The research is summarized in a new white paper, “The DNA of Future CFOs: Research Insights,” which includes the following key findings:
- Future CFOs will require a deeper understanding of data: To be successful, 89% of respondents agree that future finance leaders will need to understand how data moves and is used across the firm, and 82% expect that a background should include some knowledge of data science and technology.
- Rising CFOs are less confident that their organization’s infrastructure is modern: Only 33% of future CFOs, compared to 46% of current CFOs, report that their infrastructure is “very” modernized, meaning the majority of processes and systems are automated, integrated and digital.
- CFOs become increasingly important CX players: When asked to identify the initiatives and weaknesses in their current financial and operational systems they are planning to address, nearly half (47%) of future CFOs chose “customer satisfaction,” trailing only behind “financial reporting/forecasting.”
- Aspiring CFOs are more fluent and literate in technology: 61% of future CFOs cite “digitizing invoices” as an example of progress toward modernized digital infrastructure vs. just 38% of current CFOs. 70% of next generation CFOs believe that data and analytics are paramount to the future CFO role adding value to the enterprise and define “digital success” via technology projects that extend or integrate infrastructure with customers, vendors or partners.

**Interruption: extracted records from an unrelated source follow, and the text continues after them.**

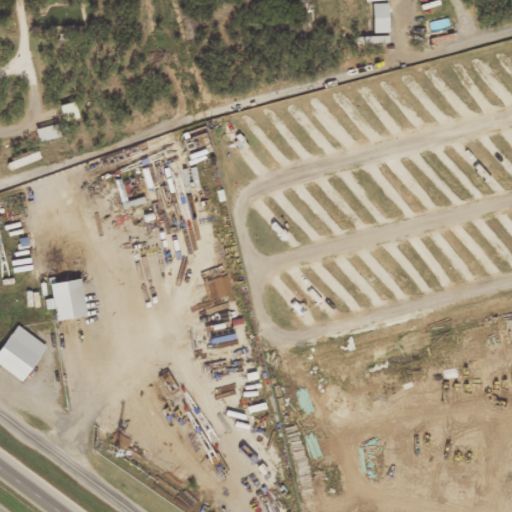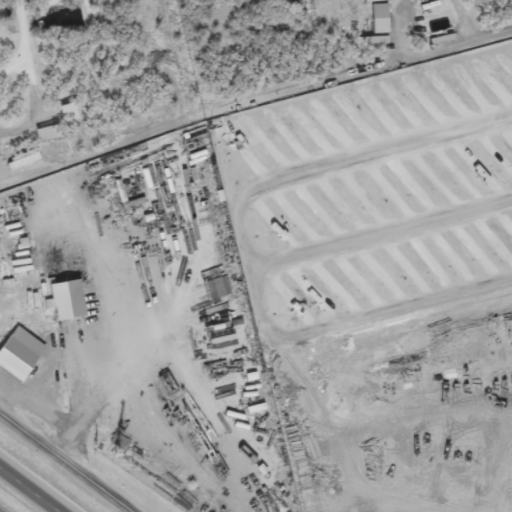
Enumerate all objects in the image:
building: (375, 24)
building: (376, 24)
road: (15, 66)
road: (34, 77)
road: (254, 109)
building: (43, 139)
road: (381, 232)
road: (246, 248)
building: (66, 298)
building: (61, 306)
building: (20, 351)
building: (17, 359)
road: (65, 460)
road: (22, 495)
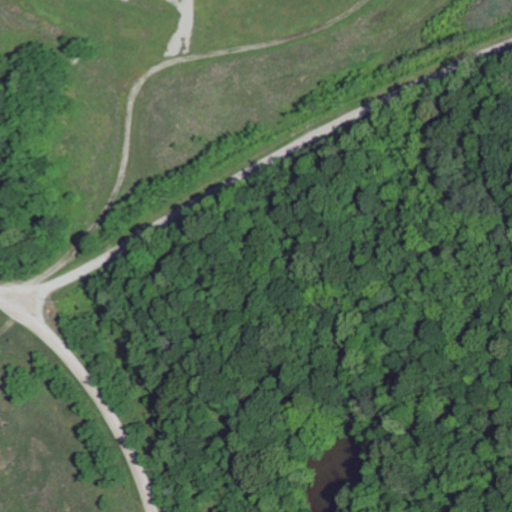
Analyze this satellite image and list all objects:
road: (256, 166)
road: (95, 392)
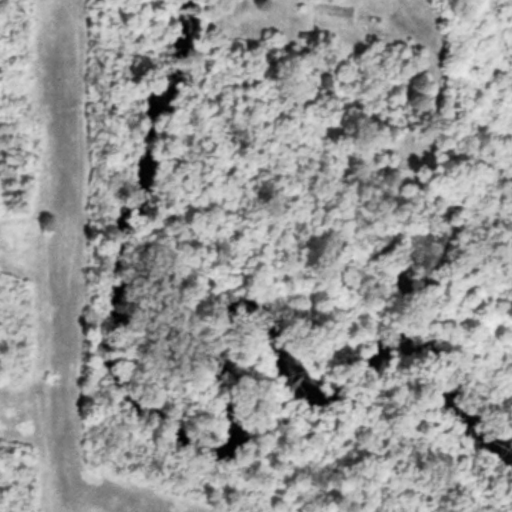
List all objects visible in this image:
building: (325, 82)
building: (325, 82)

“Clearly, a new generation of financial leaders are rethinking the roles that CFOs play in the enterprise,” said Steve Pinado, President, Billtrust. “As these digital-savvy professionals ascend into key leadership roles, they will be faced with challenges that look markedly different from the ones their predecessors faced. Fortunately, our research suggests that their understanding of data, teamwork and a commitment to the customer will position them to rise to the occasion and serve as a critical piece of their organizations’ overall success.”
About the Study
Billtrust commissioned research firm Paradoxes, Inc. to conduct an extensive qualitative and quantitative study between 2021 and 2022 to identify frequent financial challenges and essential characteristics of future CFOs. Interviews and sessions were conducted with over 500 current and aspiring CFOs or those in adjacent roles.
Billtrust (NASDAQ: BTRS) is a leading provider of cloud-based software and integrated payment processing solutions that simplify and automate B2B commerce. Accounts receivable is broken and relies on conventional processes that are outdated, inefficient, manual and largely paper based. Billtrust is at the forefront of the digital transformation of AR, providing mission-critical solutions that span credit decisioning and monitoring, online ordering, invoice delivery, payments and remittance capture, invoicing, cash application and collections. For more information, visit Billtrust.com.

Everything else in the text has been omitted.